Chapter 1 entitled "Into the Boardroom" accurately relates the origin of the environmental movement and the role that major corporations have played. It begins with an appropriate quote by Tom Hayden. "We must consider changes in the rules of society by challenging the unchallenged politics of corporations."Such a pronouncement should serve as a warning to anyone concerned about the preservation of a free society. An account of what was called ideological child abuse involving second graders from Fairfield, Connecticut demonstrating against J.P. Morgan's lending money to projects that destroy rain forests is described. The brain-washing event took place at Morgan's New York City headquarters. The movement's goal to build an alternate power structure is noted and what should be an eye-opening discussion of the "Out-of-Power Elites" is provided — indeed scary stuff that should be enough to declare all out war against the enviros — but still they prevail.

Much attention is given to Rachel Carson and her role in the creation of Earth Day and what was to follow. However, some misunderstandings still prevail. DDT was never shown to be harmful to the environment. Egg shell thinning claims were bogus. EPA Administrator Willaim Ruckelshaus, after the agency's banning of DDT, admitted it was strictly a political decision. Claims had been made that the supposed endangered bald eagle was one of the victims, nut populations declines began long before DDT was used. Dr. J. Gordon Edwards, noted entomology professor at San Jose State, and early-on associate of Carson, effectively laid this to rest, or should have. And then there was Rachel's pet — the robin. Let the environmentalists explain why this bird thrives in great numbers and many now choose to spend their winters in the once-hostile Northeast.

This reviewer could devote many pages to rebuking the movement — it is so easy to blow their arguments out of the water, but discipline must prevail, due to review requirements. Cohen is to be commended for his detailed, common-sensical presentation and discussion of a multitude of issues. It is a must reading for all, especially those that have been mesmerized by the slick, but horribly dishonest tactics of the decidedly un-American environmental movement. Hopefully, the worm will turn. In a postscript he notes that policy has been reversed and now in African countries DDT can be used to combat malaria. One small but very significant victory.

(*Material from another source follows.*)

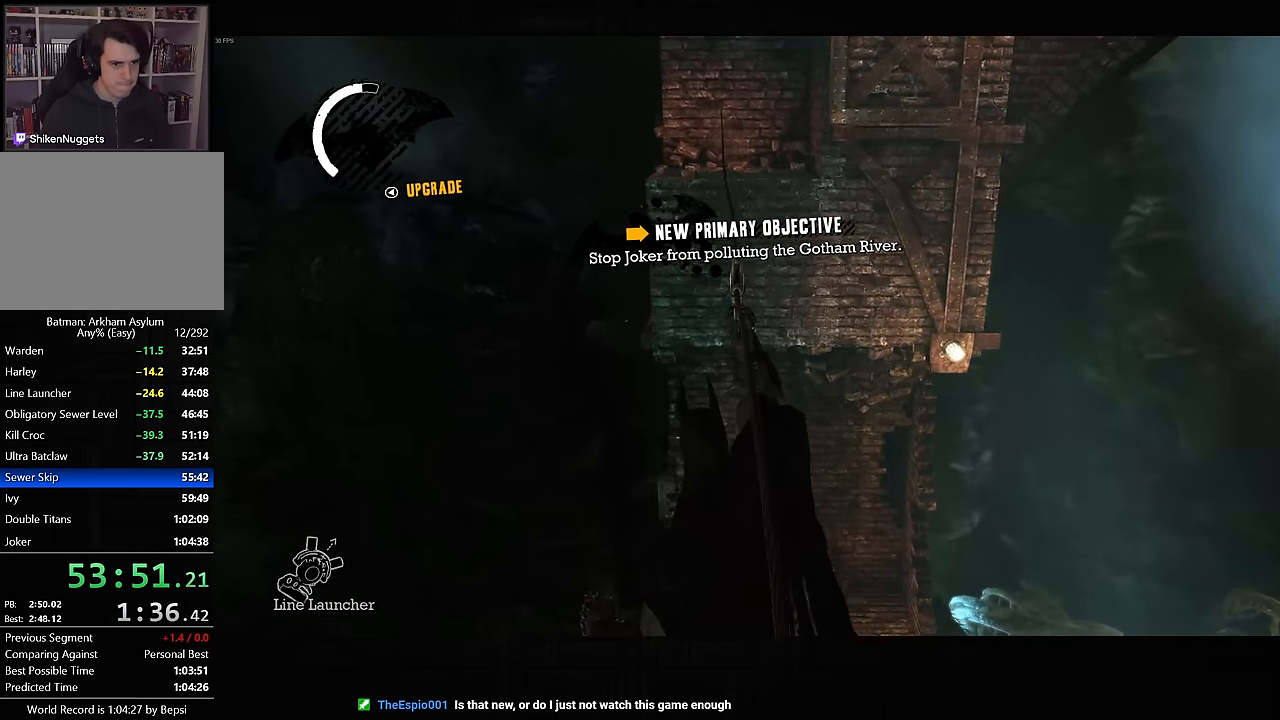
{"buttons": [], "left_stick": "up", "right_stick": "center", "events": []}
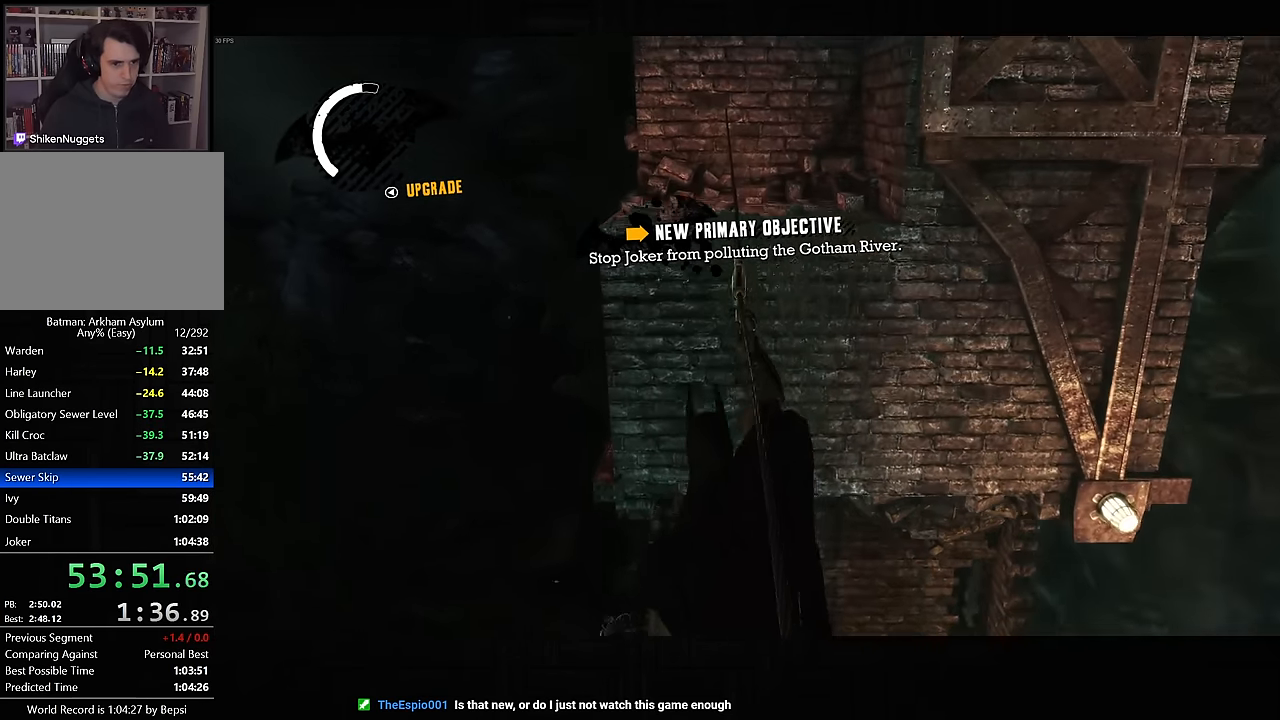
{"buttons": ["CROSS"], "left_stick": "up", "right_stick": "center", "events": [[116, "CROSS", "down"]]}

Obviously, Bonner Cohen is very well-read and thorough. covering a multitude of issues and topics, including biodiversity, agricultural biotechnology, global warming, the Kyoto Treaty, the mercury scare, chemical regulation, property rights, ecosystems, the Endangered Species Act, burning questions, endocrine disrupters, to name a few. Undoubtedly, the author spent hundreds of hours in research and discussing matters with the true experts. He is certainly to be applauded. In addition, The Green Wave qualifies as a top notch reference source.

The appendix includes a list of key players — environmental groups — similar to one presented by Ron Arnold in his superb book, Trashing the Economy. In his acknowledgements, Bonner Cohen expresses a special debt of gratitude to Ron.

Nate Dickinson, wildlife biologist and author of Common Sense Wildlife Management, lives in Altamont New York.